Die Vergleichsberechnung des § 48 SGB IX jedoch hat die Beklagte im Ergebnis ebenfalls zutreffend durchgeführt. Nach dieser Vorschrift wird zunächst das tarifliche Entgelt ermittelt, oder, wenn es an einer tariflichen Regelung fehlt, das ortsübliche Arbeitsentgelt. Diese eindeutige Formulierung ist nicht auslegungsfähig und zeigt, dass, wenn ein Tarifvertrag besteht, nicht auf das ortsübliche Entgelt abzustellen ist. Hier jedoch existierte im letzten Monat vor Beginn der Leistung, im März 2004, ein gültiger Tarifvertrag, nach dem der Kläger, wie sein Arbeitgeber bestätigt hat, bezahlt wurde. Nach dem Tarifvertrag erhielt der Kläger, der nach der Auskunft des Arbeitgebers nach Tarif entlohnt wurde, 42,50 v. H. des im Fahrpreisanzeiger ausgewiesenen Betrages. Dies waren – wie von der Beklagten zugrunde gelegt - 889,09 EUR Brutto und 687,90 EUR Netto. Somit ist der tatsächliche Lohn höher als der Tariflohn von 537,88 Euro (inklusive vermögenswirksame Leistungen).

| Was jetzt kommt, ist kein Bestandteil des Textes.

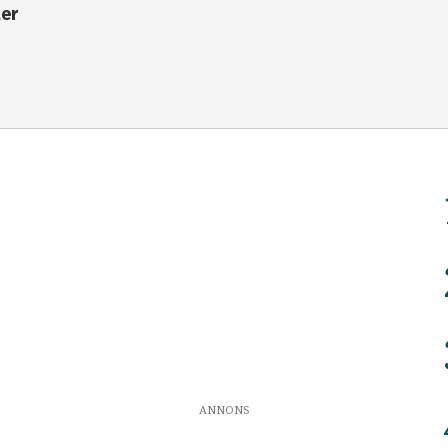
ter
ANNONS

Da die Berechnung nicht auf der Grundlage des Garantielohns erfolgt, ist die vom Prozessbevollmächtigten des Klägers gerügte Sittenwidrigkeit dieses Garantielohnes für die im Übrigen nichts spricht hier nicht zu prüfen. Ein Umsatzanteil von 42,5 v. H. für den Fahrer jedenfalls begegnet keinen Bedenken.
Die Berufung des Klägers war daher mit der Kostenfolge aus § 193 Sozialgerichtsgesetz SGG zurückzuweisen.
Für die Revision liegt keiner der in § 160 Abs. 2 SGG dargelegten Gründe vor.